La loi de financement de la sécurité sociale (LFSS) pour 2023 renforce en amont la protection des femmes contre les grossesses non prévues, en généralisant à toutes, sans limite d'âge, la délivrance de la contraception d'urgence, prise en charge à 100 % et sans ordonnance.

La loi du 2 mars 2022 visant à renforcer le droit à l'avortement a porté le délai légal d'IVG de douze à quatorze semaines, et le délai de réflexion, qui était auparavant de quarante-huit heures, a été abrogé. En parallèle, les textes réglementaires fixant le cadre de l'expérimentation permettant aux sages-femmes de pratiquer des IVG instrumentales ont été publiés le 27 octobre et les 29 et 30 décembre. Ce nouvel élargissement de compétences sera généralisé fin 2023 ; il permettra aux sages-femmes hospitalières de l'ensemble du territoire de s'investir dans ce domaine et contribuera à faciliter le parcours des femmes.

Les rendez-vous de prévention aux âges clés de la vie, que nous avons instaurés, seront également l'occasion pour toutes les femmes de mieux prendre en charge leur santé, notamment les sujets relatifs à la contraception et à l'IVG.

Enfin, une enquête auprès des ARS – agences régionales de santé –, réitérant la démarche réalisée en 2019, nous permettra d'identifier finement les obstacles concrets qui peuvent aujourd'hui encore s'opposer à l'accès à l'IVG, et de définir les leviers permettant de les surmonter, en particulier dans les territoires ultramarins. Elle fournira la matière pour évaluer l'effectivité de l'accès des femmes au droit à l'IVG, comme le prévoit la loi Gaillot, et ses conclusions vous seront rendues d'ici la fin de l'année. Le ministère de la santé et de la prévention est mobilisé pour que ces progrès réalisés en 2022 se poursuivent et, plus largement, pour construire une véritable politique globale de santé des femmes.

Mme la présidente. La parole est à M. Guillaume Gouffier Valente.

M. Guillaume Gouffier Valente.
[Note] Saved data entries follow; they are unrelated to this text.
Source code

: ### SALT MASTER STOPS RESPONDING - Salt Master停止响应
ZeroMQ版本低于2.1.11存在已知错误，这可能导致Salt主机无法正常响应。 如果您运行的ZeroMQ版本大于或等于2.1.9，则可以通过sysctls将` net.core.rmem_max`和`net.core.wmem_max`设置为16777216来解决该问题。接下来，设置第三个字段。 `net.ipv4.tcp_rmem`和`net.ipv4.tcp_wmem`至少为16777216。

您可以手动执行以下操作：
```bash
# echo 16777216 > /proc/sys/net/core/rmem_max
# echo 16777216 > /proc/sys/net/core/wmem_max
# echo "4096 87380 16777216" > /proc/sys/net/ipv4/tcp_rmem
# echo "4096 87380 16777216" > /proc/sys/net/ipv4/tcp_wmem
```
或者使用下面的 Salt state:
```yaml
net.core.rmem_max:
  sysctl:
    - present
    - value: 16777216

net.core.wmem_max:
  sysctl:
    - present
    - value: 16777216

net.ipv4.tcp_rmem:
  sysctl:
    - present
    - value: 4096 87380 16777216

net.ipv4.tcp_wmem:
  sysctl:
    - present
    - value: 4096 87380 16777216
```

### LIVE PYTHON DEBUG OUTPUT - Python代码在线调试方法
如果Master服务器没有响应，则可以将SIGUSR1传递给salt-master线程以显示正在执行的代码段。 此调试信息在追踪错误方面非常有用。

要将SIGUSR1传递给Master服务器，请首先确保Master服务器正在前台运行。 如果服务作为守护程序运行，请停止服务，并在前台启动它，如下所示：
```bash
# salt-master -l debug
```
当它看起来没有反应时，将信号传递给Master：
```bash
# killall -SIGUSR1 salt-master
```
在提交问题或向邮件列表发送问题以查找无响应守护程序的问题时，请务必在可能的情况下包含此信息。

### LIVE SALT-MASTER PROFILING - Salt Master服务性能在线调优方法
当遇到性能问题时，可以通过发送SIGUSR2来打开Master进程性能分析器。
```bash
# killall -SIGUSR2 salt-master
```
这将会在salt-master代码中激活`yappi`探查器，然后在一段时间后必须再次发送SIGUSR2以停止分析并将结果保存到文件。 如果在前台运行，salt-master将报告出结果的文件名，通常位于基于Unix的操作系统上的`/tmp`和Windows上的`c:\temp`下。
Je vous remercie, madame la ministre déléguée, de nous avoir fourni ces éléments importants. Alors que nous avons terminé le précédent mandat en renforçant l'accès au droit à l'avortement, notamment en allongeant les délais et en permettant à certains professionnels de réaliser cet acte, nous commençons la présente législature en travaillant à sa constitutionnalisation, afin de le protéger le plus possible, dans un contexte international et européen où il est l'objet d'attaques de la part de forces conservatrices et même ultraconservatrices, notamment d'extrême droite. Ce combat pour la constitutionnalisation de l'IVG ne doit pas nous faire oublier tous les travaux que nous devons mener à bien pour renforcer l'accès à ce droit sur l'ensemble de notre territoire, et, comme vous l'avez dit, l'accès de toutes les femmes à la santé.

Mme la présidente. La parole est à Mme la ministre déléguée.

Mme Agnès Firmin Le Bodo, ministre déléguée. Je salue votre engagement : les combats que vous menez sont importants. Nous serons à vos côtés ; vous pouvez compter sur le Gouvernement pour s'engager sur le sujet global de la santé des femmes et pour faire en sorte que le droit à l'IVG soit vraiment effectif. Nous n'oublions pas qu'au-delà de la constitutionnalisation, l'accès à ce droit est un enjeu majeur.